### RECORDS TO USE

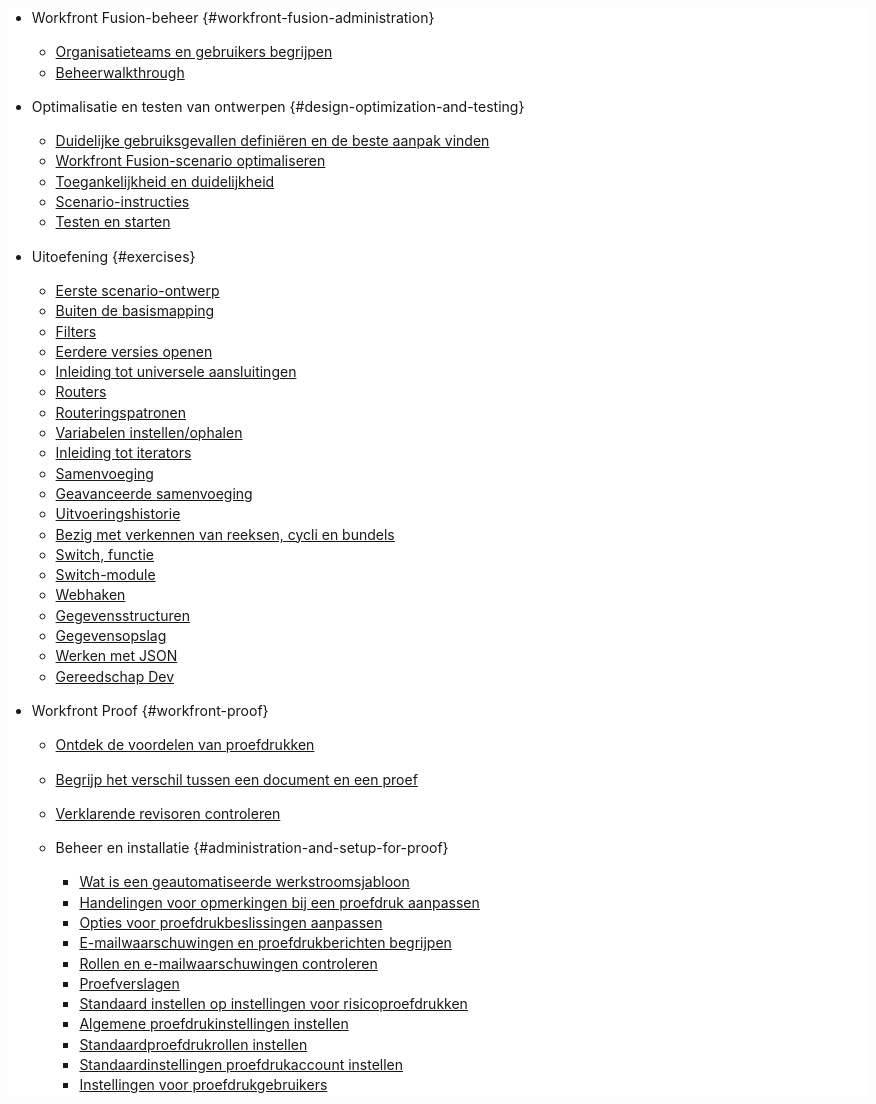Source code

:    + Workfront Fusion-beheer {#workfront-fusion-administration}
      + [Organisatieteams en gebruikers begrijpen](fusion/10-workfront-fusion-administration/understand-organizations-teams-and-users.md)
      + [Beheerwalkthrough](fusion/10-workfront-fusion-administration/administration-walkthrough.md)

   + Optimalisatie en testen van ontwerpen {#design-optimization-and-testing}
      + [Duidelijke gebruiksgevallen definiëren en de beste aanpak vinden](fusion/11-design-optimization-and-testing/define-distinct-use-cases-and-find-the-best-approach.md)
      + [Workfront Fusion-scenario optimaliseren](fusion/11-design-optimization-and-testing/workfront-fusion-scenario-optimization.md)
      + [Toegankelijkheid en duidelijkheid](fusion/11-design-optimization-and-testing/accessibility-and-clarity.md)
      + [Scenario-instructies](fusion/11-design-optimization-and-testing/scenario-guardrails.md)
      + [Testen en starten](fusion/11-design-optimization-and-testing/testing-considerations.md)
   + Uitoefening {#exercises}
      + [Eerste scenario-ontwerp](fusion/12-exercises/initial-scenario-design.md)
      + [Buiten de basismapping](fusion/12-exercises/beyond-basic-mapping.md)
      + [Filters](fusion/12-exercises/filters.md)
      + [Eerdere versies openen](fusion/12-exercises/access-previous-versions.md)
      + [Inleiding tot universele aansluitingen](fusion/12-exercises/introduction-to-universal-connectors.md)
      + [Routers](fusion/12-exercises/routers.md)
      + [Routeringspatronen](fusion/12-exercises/routing-patterns.md)
      + [Variabelen instellen/ophalen](fusion/12-exercises/set-get-variables.md)
      + [Inleiding tot iterators](fusion/12-exercises/introduction-to-iterators-exercise.md)
      + [Samenvoeging](fusion/12-exercises/aggregation.md)
      + [Geavanceerde samenvoeging](fusion/12-exercises/advanced-aggregation.md)
      + [Uitvoeringshistorie](fusion/12-exercises/execution-history.md)
      + [Bezig met verkennen van reeksen, cycli en bundels](fusion/12-exercises/exploring-runs-cycles-and-bundles.md)
      + [Switch, functie](fusion/12-exercises/switch-function.md)
      + [Switch-module](fusion/12-exercises/switch-module.md)
      + [Webhaken](fusion/12-exercises/webhooks.md)
      + [Gegevensstructuren](fusion/12-exercises/data-structures.md)
      + [Gegevensopslag](fusion/12-exercises/data-stores.md)
      + [Werken met JSON](fusion/12-exercises/working-with-json.md)
      + [Gereedschap Dev](fusion/12-exercises/devtool.md)

+ Workfront Proof {#workfront-proof}
   + [Ontdek de voordelen van proefdrukken](workfront-proof/benefits-of-proofing-in-workfront.md)
   + [Begrijp het verschil tussen een document en een proef](workfront-proof/document-vs-proof.md)
   + [Verklarende revisoren controleren](workfront-proof/two-options-for-the-proofing-viewers.md)

   + Beheer en installatie {#administration-and-setup-for-proof}
      + [Wat is een geautomatiseerde werkstroomsjabloon](workfront-proof/administration-and-setup/what-is-an-automated-workflow-template.md)
      + [Handelingen voor opmerkingen bij een proefdruk aanpassen](workfront-proof/administration-and-setup/customize-proof-comment-actions.md)
      + [Opties voor proefdrukbeslissingen aanpassen](workfront-proof/administration-and-setup/customize-proof-decision-options.md)
      + [E-mailwaarschuwingen en proefdrukberichten begrijpen](workfront-proof/administration-and-setup/email-alert-vs-proof-notification.md)
      + [Rollen en e-mailwaarschuwingen controleren](workfront-proof/administration-and-setup/proof-roles-and-email-alerts.md)
      + [Proefverslagen](workfront-proof/administration-and-setup/report-on-proofs.md)
      + [Standaard instellen op instellingen voor risicoproefdrukken](workfront-proof/administration-and-setup/set-default-at-risk-proof-settings.md)
      + [Algemene proefdrukinstellingen instellen](workfront-proof/administration-and-setup/setup-global-proof-settings.md)
      + [Standaardproefdrukrollen instellen](workfront-proof/administration-and-setup/set-default-proof-roles.md)
      + [Standaardinstellingen proefdrukaccount instellen](workfront-proof/administration-and-setup/set-up-default-proof-account-settings.md)
      + [Instellingen voor proefdrukgebruikers](workfront-proof/administration-and-setup/settings-for-proof-users.md)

######

:: DIRECTIVE ::
Reproduce the records verbatim, from the line containing "Beheer en installatie" through the end of the records, with both ends included.

:: YOUR RESPONSE ::
   + Beheer en installatie {#administration-and-setup-for-proof}
      + [Wat is een geautomatiseerde werkstroomsjabloon](workfront-proof/administration-and-setup/what-is-an-automated-workflow-template.md)
      + [Handelingen voor opmerkingen bij een proefdruk aanpassen](workfront-proof/administration-and-setup/customize-proof-comment-actions.md)
      + [Opties voor proefdrukbeslissingen aanpassen](workfront-proof/administration-and-setup/customize-proof-decision-options.md)
      + [E-mailwaarschuwingen en proefdrukberichten begrijpen](workfront-proof/administration-and-setup/email-alert-vs-proof-notification.md)
      + [Rollen en e-mailwaarschuwingen controleren](workfront-proof/administration-and-setup/proof-roles-and-email-alerts.md)
      + [Proefverslagen](workfront-proof/administration-and-setup/report-on-proofs.md)
      + [Standaard instellen op instellingen voor risicoproefdrukken](workfront-proof/administration-and-setup/set-default-at-risk-proof-settings.md)
      + [Algemene proefdrukinstellingen instellen](workfront-proof/administration-and-setup/setup-global-proof-settings.md)
      + [Standaardproefdrukrollen instellen](workfront-proof/administration-and-setup/set-default-proof-roles.md)
      + [Standaardinstellingen proefdrukaccount instellen](workfront-proof/administration-and-setup/set-up-default-proof-account-settings.md)
      + [Instellingen voor proefdrukgebruikers](workfront-proof/administration-and-setup/settings-for-proof-users.md)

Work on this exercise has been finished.